_Aufgaben_
1. Gib aus dem angezeigten Text den Abschnitt Wort für Wort wieder, der mit den Worten anfängt, in denen "An diesem Samstag" steht, und mit "demütigen, benutzen, zerstören." schließt.
2. Beantworte kurz diese Fragen zum angezeigten Text:
(a) Wie nannten alle den ehemaligen Generalvikar Heinrich Heitmeyer?
(b) Welche archaischen Handlungen werden genannt?
(c) Wozu treiben die Bildworte Jesu die Dinge auf die Spitze?

_Angezeigter Text_
━━━

An diesem Samstag konnten wir wieder von einem lesen: dem ehemaligen Generalvikar Heinrich Heitmeyer, den alle nur General nannten, vor dem sich viele fürchteten. Den alle aber machen ließen. Nur ein Name. Aber unendliches Leid. Geschehen im Namen Jesu. Und der? Selbst Jesus, dessen Arme weit offen stehen für alle, kommt – das spüren wir mit dem Wort vom Mühlstein – an seine Grenzen. So schwer wiegt die Schuld derer, die Kleine, Verletzbare, Wehrlose demütigen, benutzen, zerstören.
Als wenn das noch nicht genug wäre, hören wir von weiteren archaischen Handlungen, die einen erschrecken lassen: Augen ausreißen, Hände und Füße abhacken – über die Schmerzgrenze gehende Bilder für die Tatsache, dass sich das Böse nicht durch Absichtsbekundungen bekämpfen lässt. Niemals. Die Bildworte, die Jesus findet, treiben Dinge gerne – ganz klassisch orientalisch – auf die Spitze. Um Menschen aufzurütteln, um sie wachzubekommen.

━━━

_Erfasste Daten_
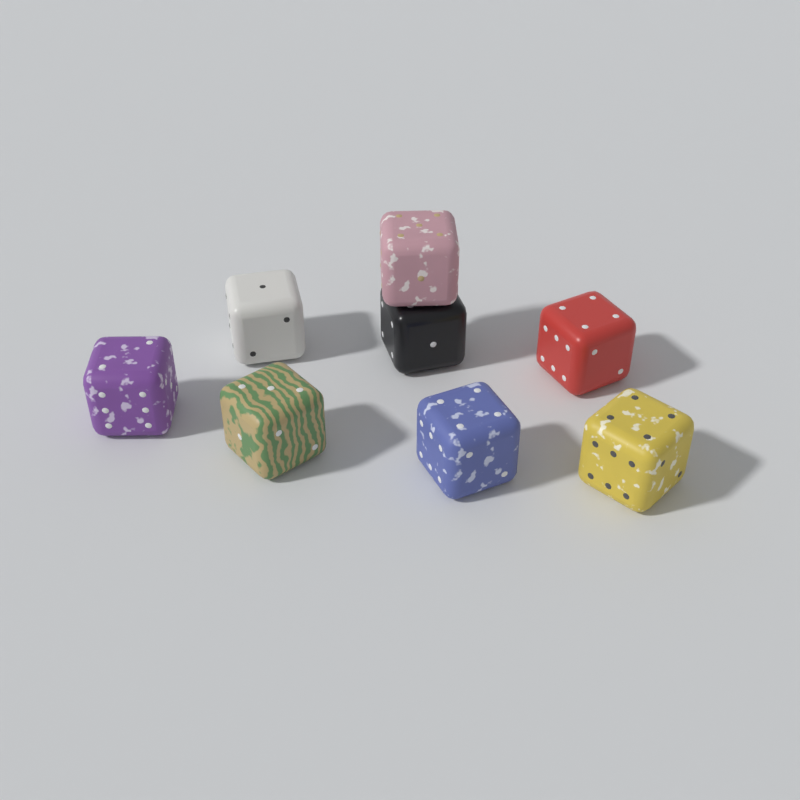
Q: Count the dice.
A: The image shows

━━━

_Antworten je Aufgabe_
1.
An diesem Samstag konnten wir wieder von einem lesen: dem ehemaligen Generalvikar Heinrich Heitmeyer, den alle nur General nannten, vor dem sich viele fürchteten. Den alle aber machen ließen. Nur ein Name. Aber unendliches Leid. Geschehen im Namen Jesu. Und der? Selbst Jesus, dessen Arme weit offen stehen für alle, kommt – das spüren wir mit dem Wort vom Mühlstein – an seine Grenzen. So schwer wiegt die Schuld derer, die Kleine, Verletzbare, Wehrlose demütigen, benutzen, zerstören.

2.
(a) General
(b) Augen ausreißen, Hände und Füße abhacken
(c) Um Menschen aufzurütteln und wachzubekommen